# Can I make a screensaver with a customized book plate image (with my name)



## Granvillen (Dec 12, 2009)

Anyone have an iea of how to do this!  Thanks.


----------



## Ann in Arlington (Oct 27, 2008)

Yep. . . . .check down in the photo gallery. . . .I believe you'll find a thread or two about how to do it as well as a bunch of images that members have previously made that they share freely. . . .


----------



## 911jason (Aug 17, 2009)

Do you already have an image in mind?


----------



## Granvillen (Dec 12, 2009)

Yes  Just thinking of something that looks like the Ex Libris us would find on the inside covers of hardback books.


----------



## 911jason (Aug 17, 2009)

Something like this?


----------



## Granvillen (Dec 12, 2009)

WOW!  Better than my idea.  Thanks.


----------



## Granvillen (Dec 12, 2009)

I just put it on my Kindle.  Really great.  I am thinking of getting rid of all the other screen savers and using just this one.  I really appreciate you doing this.  I searched for hours on the web for something, and none were as good as this.  Thanks much.  Granvillen


----------



## NogDog (May 1, 2009)

Granvillen said:


> I just put it on my Kindle. Really great. I am thinking of getting rid of all the other screen savers and using just this one. I really appreciate you doing this. I searched for hours on the web for something, and none were as good as this. Thanks much. Granvillen


I've recently gone the single screen-saver route, and have added a message on it with my phone number for anyone who should find it in the horrible case of my losing it somewhere.


----------



## 911jason (Aug 17, 2009)

Granvillen said:


> I just put it on my Kindle. Really great. I am thinking of getting rid of all the other screen savers and using just this one. I really appreciate you doing this. I searched for hours on the web for something, and none were as good as this. Thanks much. Granvillen


You're very welcome, glad you liked it! I may post some more if I get bored later... =)


----------



## KindleKay (aka #1652) (Jan 20, 2009)

(911Jason, are you bored yet?)


----------



## 911jason (Aug 17, 2009)

Actually, I found a bunch of Ex Libris images... I'm currently erasing the "original owner's" name to make blank space. I'll post the blanks and then people can just post which ones they want and what they want them to say... =)


----------



## NogDog (May 1, 2009)

911jason said:


> Actually, I found a bunch of Ex Libris images... I'm currently erasing the "original owner's" name to make blank space. I'll post the blanks and then people can just post which ones they want and what they want them to say... =)

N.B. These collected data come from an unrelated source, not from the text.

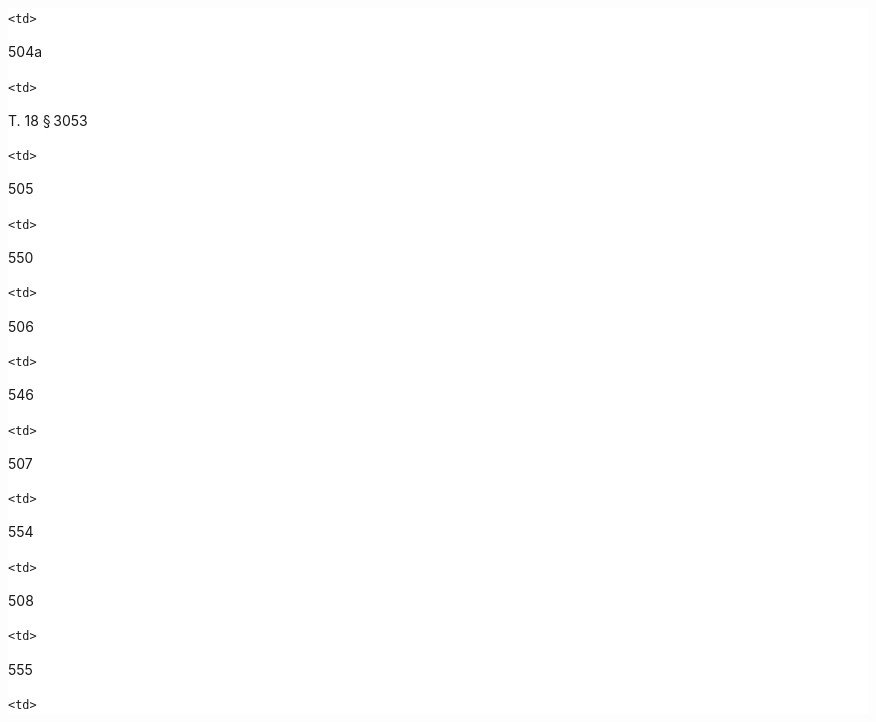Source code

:   </tr>

  <tr>

    <td> 

504a  </td>

    <td> 

T. 18 § 3053  </td>

  </tr>

  <tr>

    <td> 

505  </td>

    <td> 

550  </td>

  </tr>

  <tr>

    <td> 

506  </td>

    <td> 

546  </td>

  </tr>

  <tr>

    <td> 

507  </td>

    <td> 

554  </td>

  </tr>

  <tr>

    <td> 

508  </td>

    <td> 

555  </td>

  </tr>

  <tr>

    <td> 
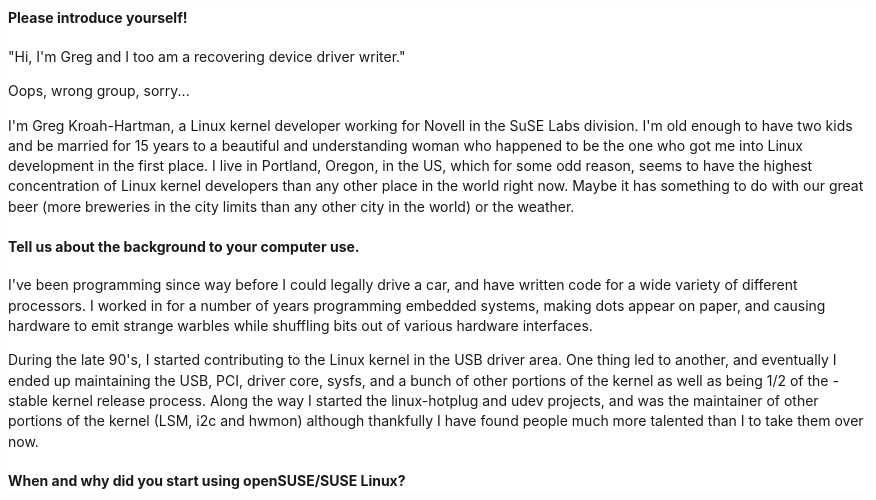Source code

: <td >
</td>
</tr>
<tr >

<td >
</td>

<td >
</td>

<td >
</td>
</tr>
</table>






#### Please introduce yourself!


"Hi, I'm Greg and I too am a recovering device driver writer."

Oops, wrong group, sorry...

I'm Greg Kroah-Hartman, a Linux kernel developer working for Novell in the SuSE Labs division.  I'm old enough to have two kids and be married for 15 years to a beautiful and understanding woman who happened to be the one who got me into Linux development in the first place.  I live in Portland, Oregon, in the US, which for some odd reason, seems to have the highest concentration of Linux kernel developers than any other place in the world right now.  Maybe it has something to do with our great beer (more breweries in the city limits than any other city in the world) or the weather.






#### Tell us about the background to your computer use.


I've been programming since way before I could legally drive a car, and have written code for a wide variety of different processors.  I worked in for a number of years programming embedded systems, making dots appear on paper, and causing hardware to emit strange warbles while shuffling bits out of various hardware interfaces.

During the late 90's, I started contributing to the Linux kernel in the USB driver area.  One thing led to another, and eventually I ended up maintaining the USB, PCI, driver core, sysfs, and a bunch of other portions of the kernel as well as being 1/2 of the -stable kernel release process.  Along the way I started the linux-hotplug and udev projects, and was the maintainer of other portions of the kernel (LSM, i2c and hwmon) although thankfully I have found people much more talented than I to take them over now.






#### When and why did you start using openSUSE/SUSE Linux?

Hmm...I see another web page coming: select an image, enter the text you want on it, _et voila_, instant screen-saver.


----------



## 911jason (Aug 17, 2009)

Sounds like a great idea Nog... could each image's page be programmed to use a specific font different from the next image's?


----------



## NogDog (May 1, 2009)

911jason said:


> Sounds like a great idea Nog... could each image's page be programmed to use a specific font different from the next image's?


I could probably even let the user choose.


----------



## 911jason (Aug 17, 2009)




----------



## cheerio (May 16, 2009)

911jason said:


>


nice, i like the themes


----------



## angelad (Jun 19, 2009)

Definitely a good job on the themes, jason.


----------



## Granvillen (Dec 12, 2009)

Thanks again Jason for your help.  I got both GIMP and Photoshop.com and I think have figured out each one.  I took your templates and was able to insert the info I wanted and in the font that I liked.  It was great fun.


----------



## 911jason (Aug 17, 2009)

Good job Granvillen! Glad to help...

=)


----------